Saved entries
::::

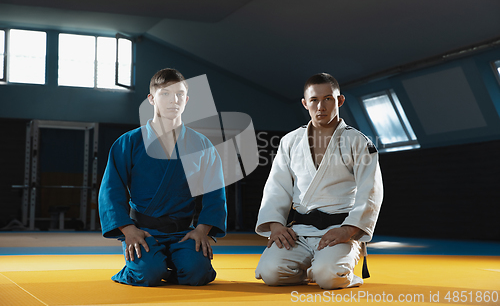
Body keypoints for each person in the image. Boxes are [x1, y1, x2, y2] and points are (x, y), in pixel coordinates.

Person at [99, 68, 227, 287]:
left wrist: (201, 230)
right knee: (148, 274)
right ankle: (136, 269)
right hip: (143, 231)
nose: (173, 100)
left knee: (197, 274)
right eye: (165, 94)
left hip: (184, 232)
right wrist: (128, 230)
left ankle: (177, 264)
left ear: (186, 100)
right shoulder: (128, 142)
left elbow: (216, 193)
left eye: (179, 94)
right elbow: (111, 189)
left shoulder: (202, 145)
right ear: (151, 99)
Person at [255, 73, 383, 289]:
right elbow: (277, 187)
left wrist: (349, 231)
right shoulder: (290, 141)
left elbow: (371, 191)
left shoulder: (358, 142)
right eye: (314, 100)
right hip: (300, 232)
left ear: (340, 100)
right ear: (305, 104)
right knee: (271, 274)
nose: (320, 106)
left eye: (328, 99)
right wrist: (276, 225)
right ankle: (311, 268)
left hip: (340, 231)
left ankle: (339, 269)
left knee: (329, 277)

::::

(Exercise brief): Give back, unchanged, the line containing "right shoulder: (128, 142)" and each line that comes after it in the entries above, ending with the last.

(Solution for this problem):
right shoulder: (128, 142)
left elbow: (216, 193)
left eye: (179, 94)
right elbow: (111, 189)
left shoulder: (202, 145)
right ear: (151, 99)
Person at [255, 73, 383, 289]:
right elbow: (277, 187)
left wrist: (349, 231)
right shoulder: (290, 141)
left elbow: (371, 191)
left shoulder: (358, 142)
right eye: (314, 100)
right hip: (300, 232)
left ear: (340, 100)
right ear: (305, 104)
right knee: (271, 274)
nose: (320, 106)
left eye: (328, 99)
right wrist: (276, 225)
right ankle: (311, 268)
left hip: (340, 231)
left ankle: (339, 269)
left knee: (329, 277)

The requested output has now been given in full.